E’ finalmente arrivata: Sony α7R III è la terza versione della mirrorless Full Frame di punta dell’azienda nipponica migliorata nella reattività, nell’autofocus e nell’autonomia. E’ anche la prima con USB-C, una caratteristica interessante dal punto di vista dello sviluppo di questa porta di nuova generazione.
L’azienda fa infatti sapere che la presa è dotata di tecnologia SuperSpeed USB (USB 3.1 gen. 1) che migliora la versatilità in termini di alimentazione e accessori connessi, oltre a supportare una velocità di trasferimento delle immagini maggiore per la connessione a Mac e PC. Questa particolare implementazione è apprezzabile anche in ottica dell’attrezzatura, in quanto permette di ridurre il numero di accessori – e quindi il peso dello zaino – specialmente se si utilizza un MacBook o un computer con USB-C, permettendo di fatto di portare con sé un solo powerbank e/o alimentatore.
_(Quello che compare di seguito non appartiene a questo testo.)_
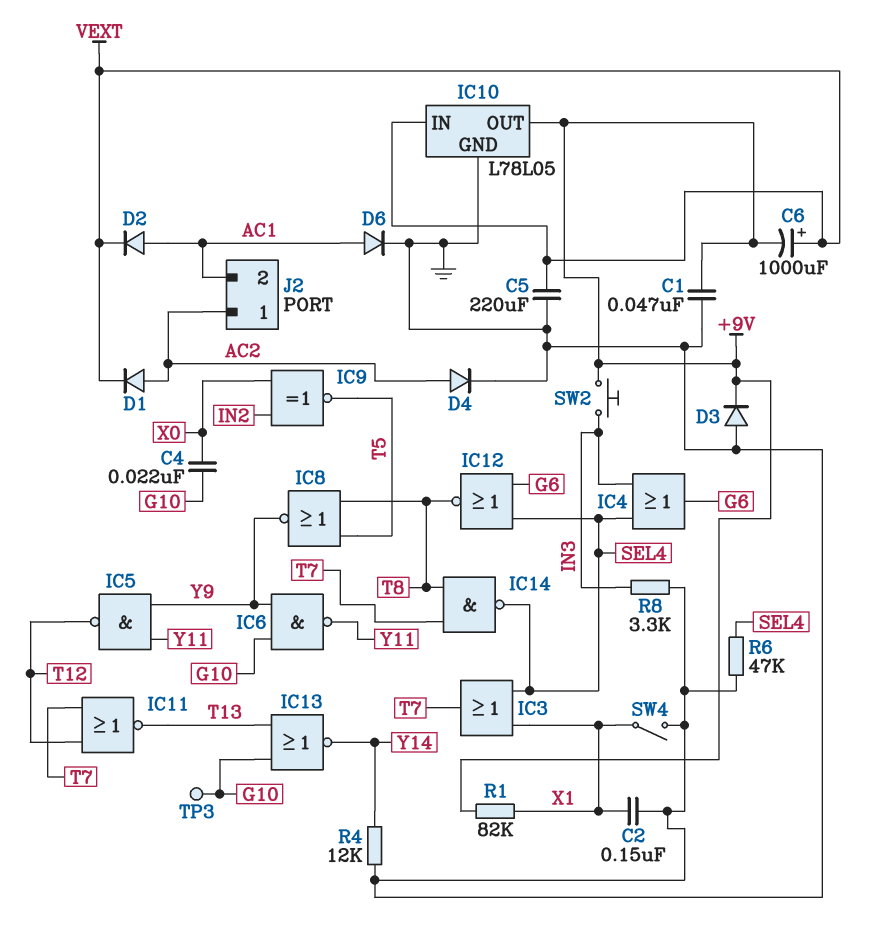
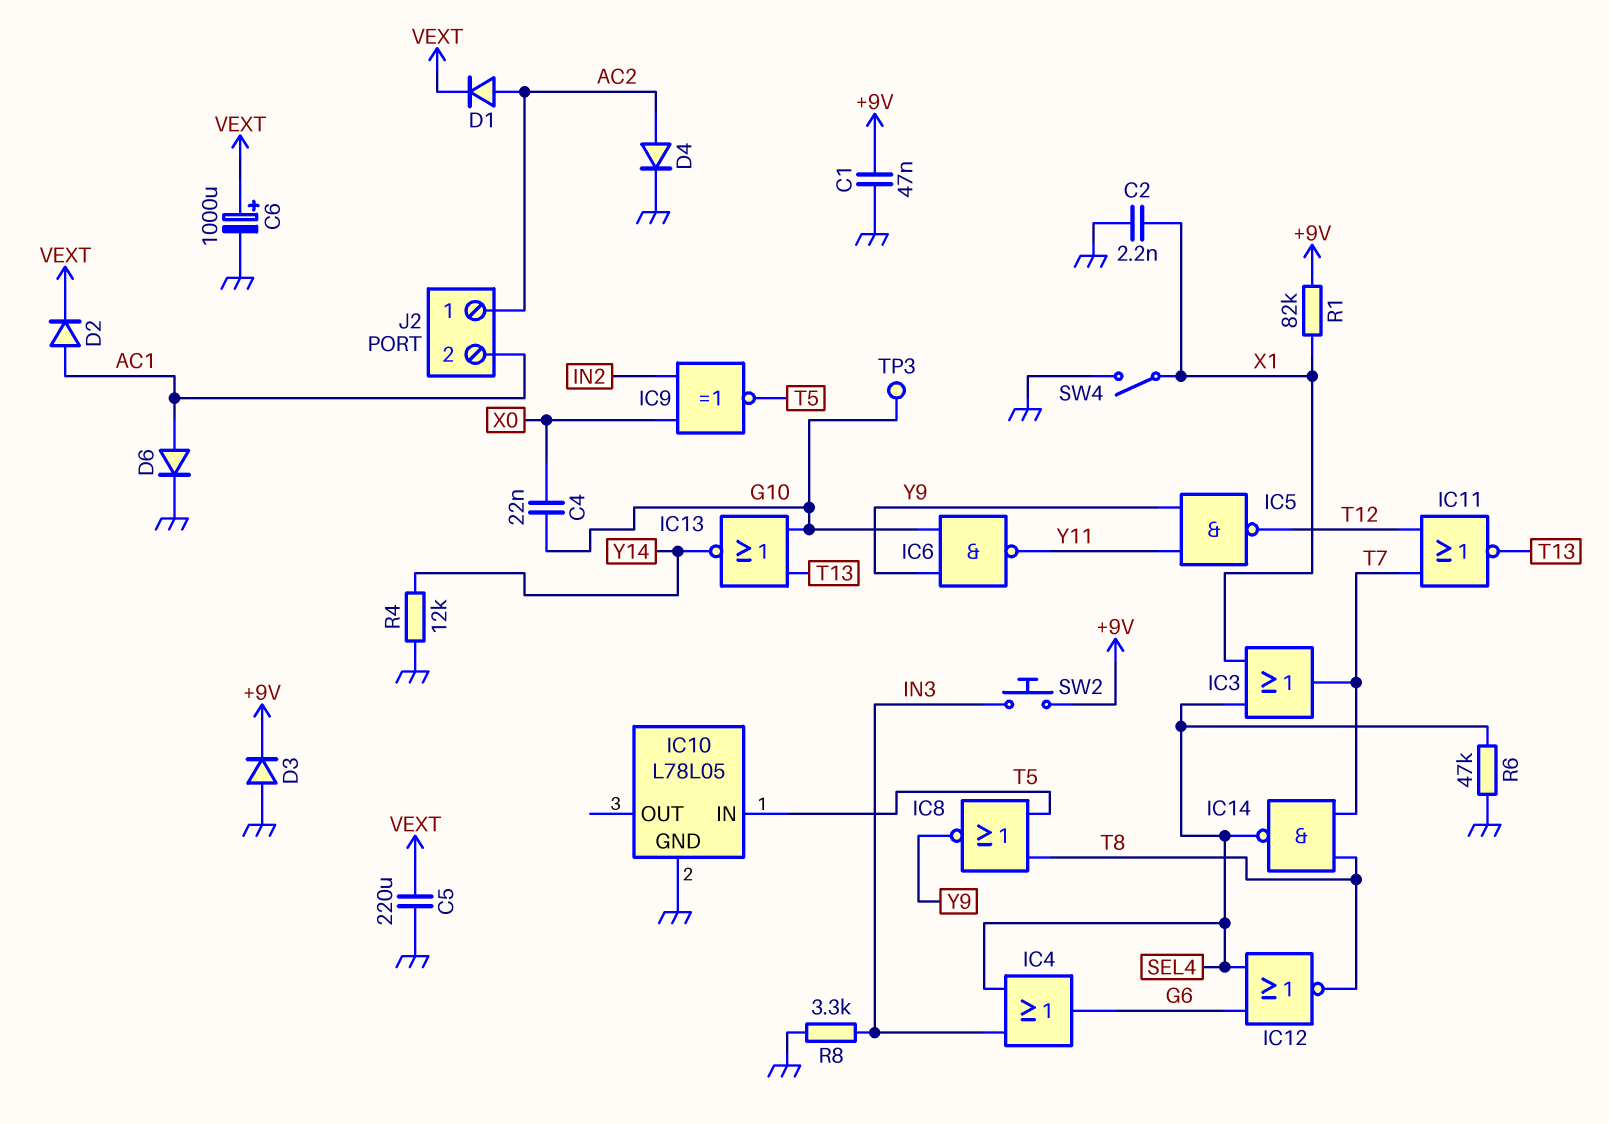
C2: 150nF (GND, X1) -> 2.2nF (GND, X1)
C6: 1000uF (plus VEXT, minus +9V) -> 1000uF (plus VEXT, minus GND)
IC10 pin IN: VEXT -> T5
IC10 pin OUT: +9V -> none

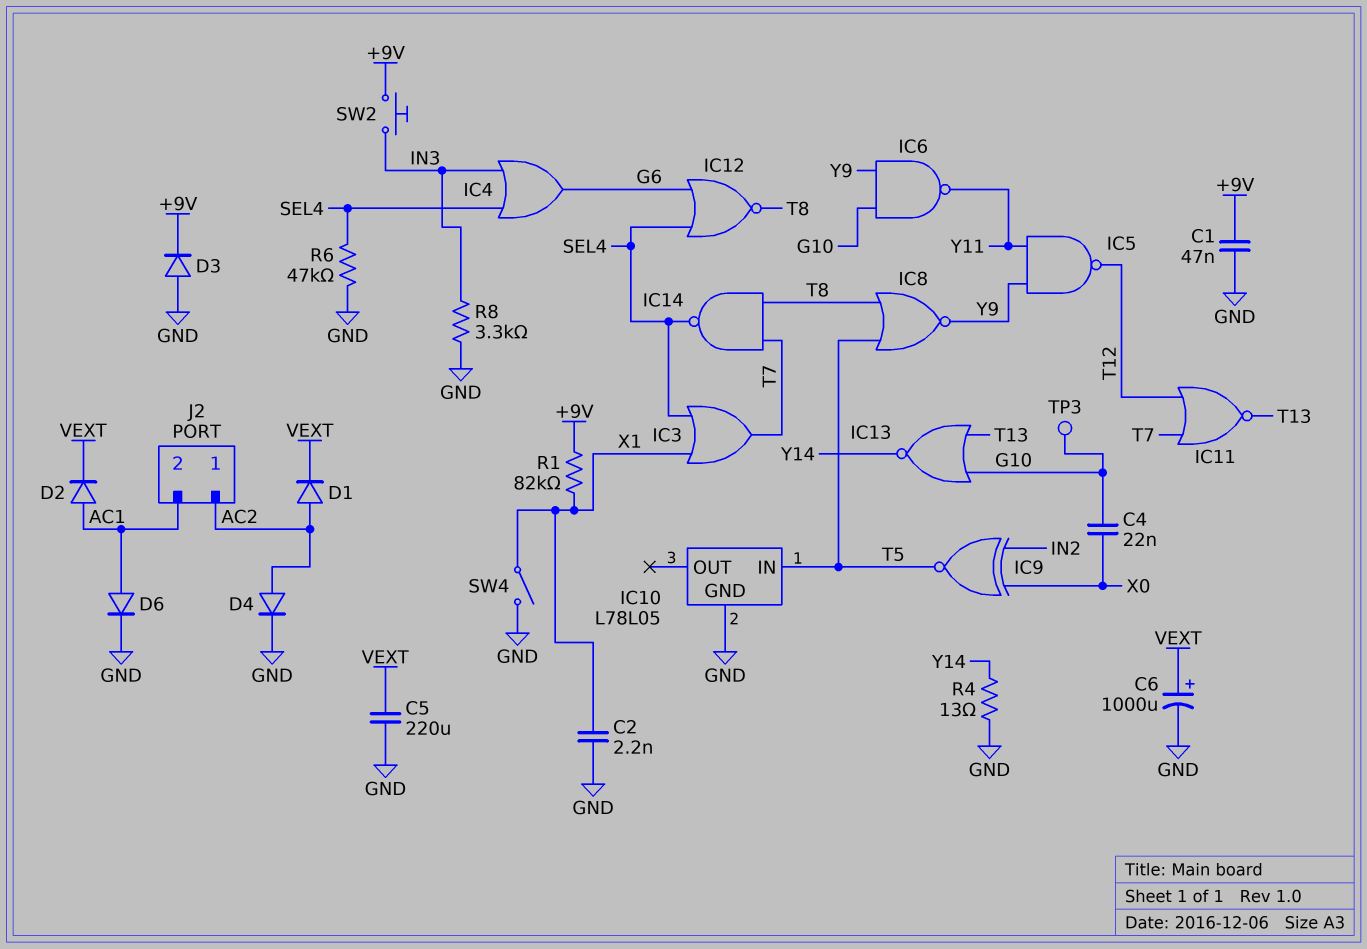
R4: 12k (GND, Y14) -> 13 (GND, Y14)

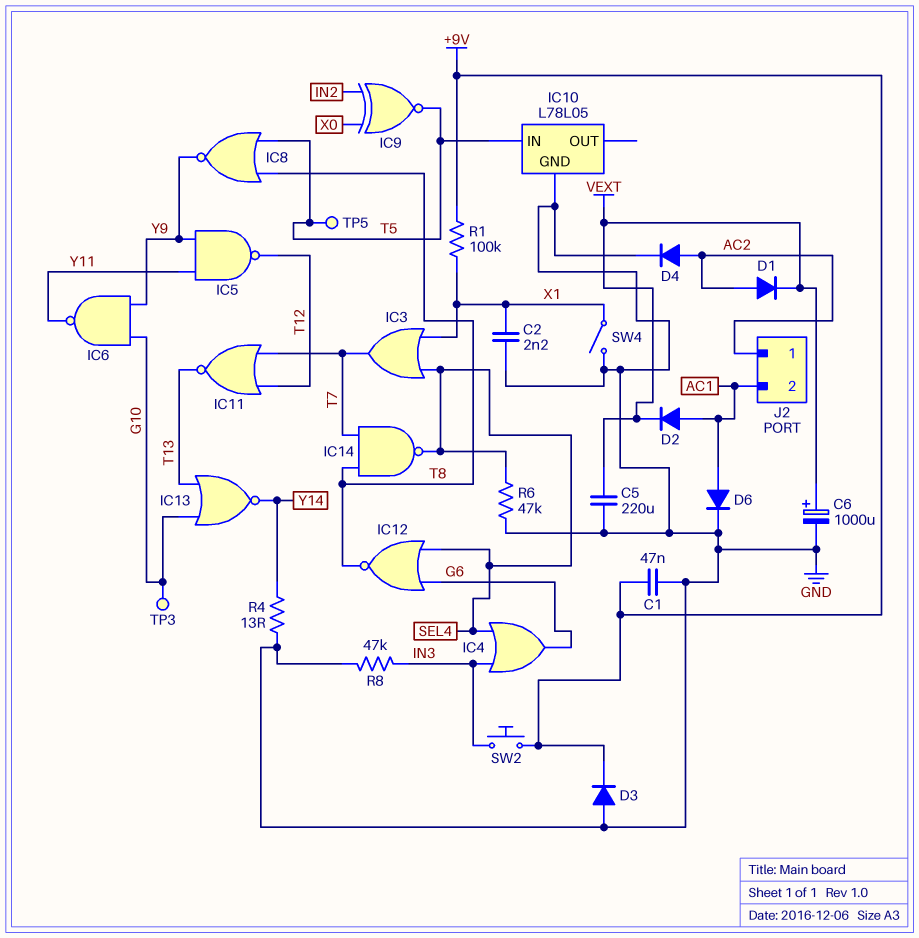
C4: 22nF (G10, X0) -> none
R1: 82k (+9V, X1) -> 100k (+9V, X1)
R8: 3.3k (GND, IN3) -> 47k (GND, IN3)
TP5: none -> test point (T5)

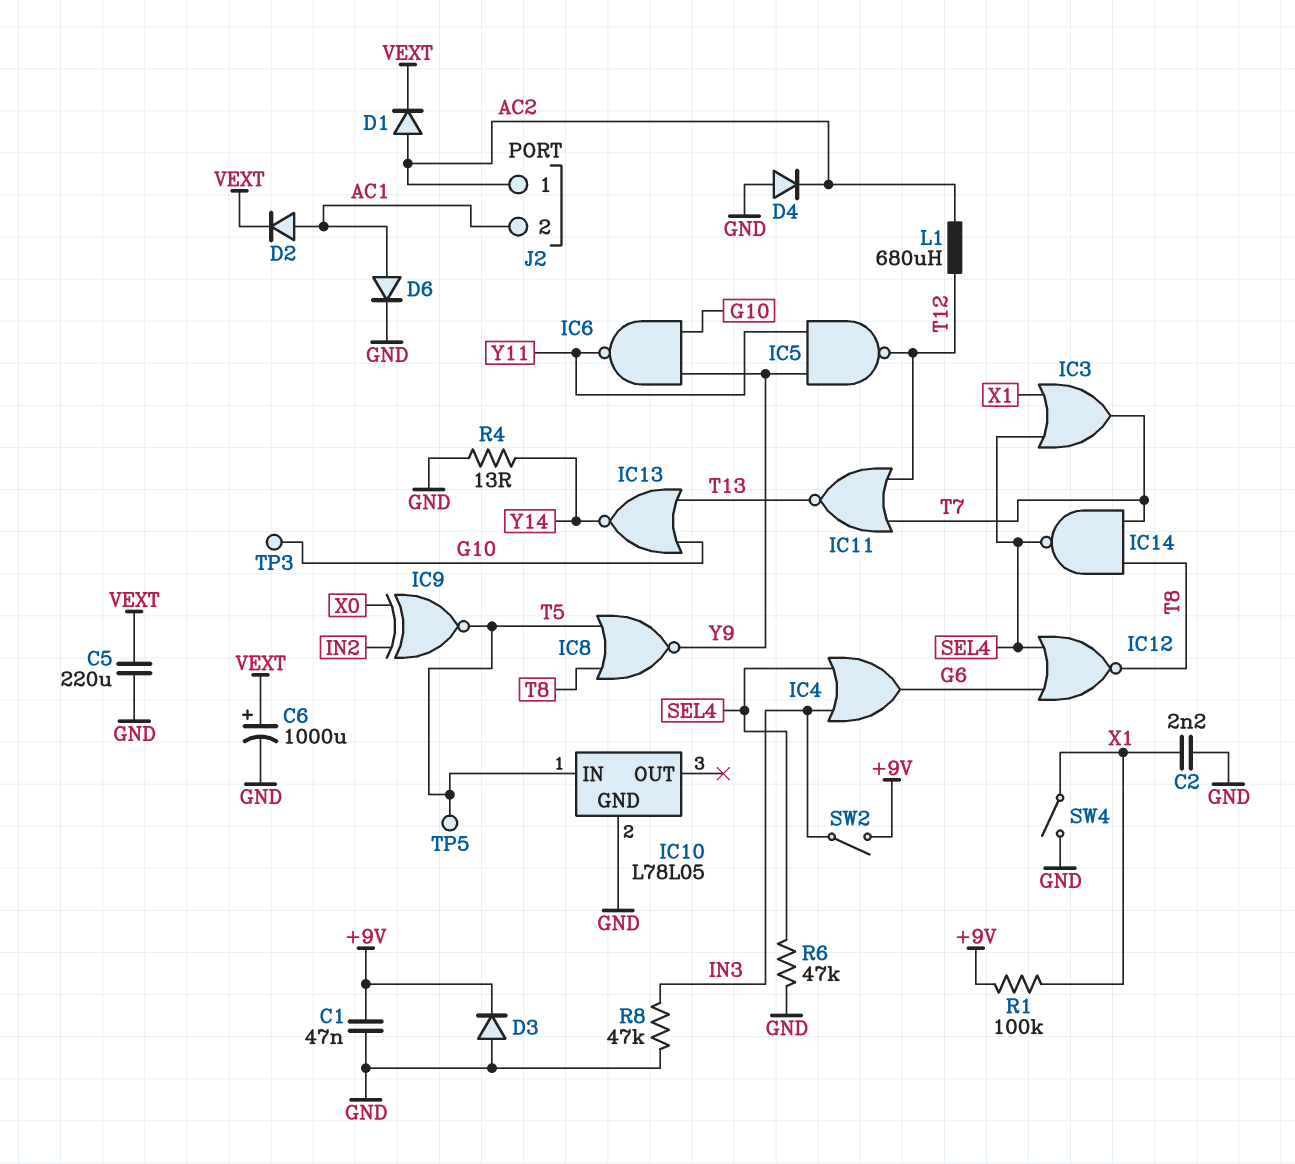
D4: diode (A AC2, K GND) -> diode (A GND, K AC2)
L1: none -> 680uH (AC2, T12)
SW2: button (+9V, IN3) -> switch (+9V, IN3)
Esteticamente – e costruttivamente – non differisce molto dalla precedente generazione: monta lo stesso sensore FF da 42.4 MP mentre cambia la sensibilità nativa, che passa a 32.000 ISO e migliora il sistema di stabilizzazione ottica a cinque assi, con nuove funzioni e migliore controllo del micromosso. Dove la nuova macchina mette il turbo è invece nell’autofocus, con 425 punti a rilevamento di contrasto che si vanno ad aggiungere ai 399 punti a rilevamento di fase. Raddoppia poi la velocità di lettura del sensore, mentre quella di elaborazione cresce di 1,8 volte: il tutto – spiega Sony – porta a una migliore reattività della fotocamera, con maggiore velocità nel punta e scatta al volo e tempi dimezzati in accensione e messa a fuoco.
Sony dimostra di pensare anche ai professionisti e introduce il doppio slot per schede SD per il backup delle fotografie, implementa lo stesso mirino elettronico della top di gamma α9, raddoppia la capacità della batteria e implementa Pixel Shift, una nuova funzione che in breve permette di scattare quattro foto in sequenza (su treppiede) spostando di poco il sensore in maniera autonoma tramite il sistema di stabilizzazione. Queste immagini vengono poi unite via software per creare un’unica immagine con il quadruplo della risoluzione (si parla di quasi 170 megapixel).